◆ INSTRUCTION ◆
All records below are to be transcribed exactly, with every picture left out.

+ + + +

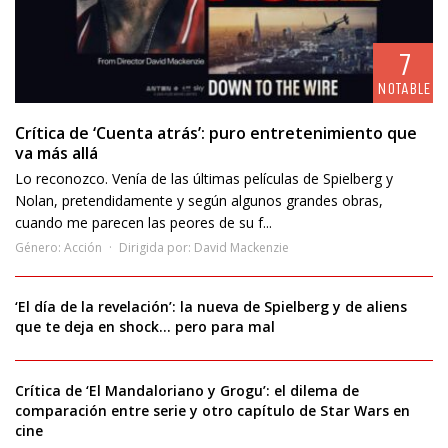
7
NOTABLE
Crítica de ‘Cuenta atrás’: puro entretenimiento que
va más allá
Lo reconozco. Venía de las últimas películas de Spielberg y
Nolan, pretendidamente y según algunos grandes obras,
cuando me parecen las peores de su f...
Género:
Acción
Dirigida por:
David Mackenzie
‘El día de la revelación’: la nueva de Spielberg y de aliens
que te deja en shock… pero para mal
Crítica de ‘El Mandaloriano y Grogu’: el dilema de
comparación entre serie y otro capítulo de Star Wars en
cine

+ + + +

◆ EXERCISE SOLUTION ◆
7
NOTABLE
Crítica de ‘Cuenta atrás’: puro entretenimiento que
va más allá
Lo reconozco. Venía de las últimas películas de Spielberg y
Nolan, pretendidamente y según algunos grandes obras,
cuando me parecen las peores de su f...
Género:
Acción
Dirigida por:
David Mackenzie
‘El día de la revelación’: la nueva de Spielberg y de aliens
que te deja en shock… pero para mal
Crítica de ‘El Mandaloriano y Grogu’: el dilema de
comparación entre serie y otro capítulo de Star Wars en
cine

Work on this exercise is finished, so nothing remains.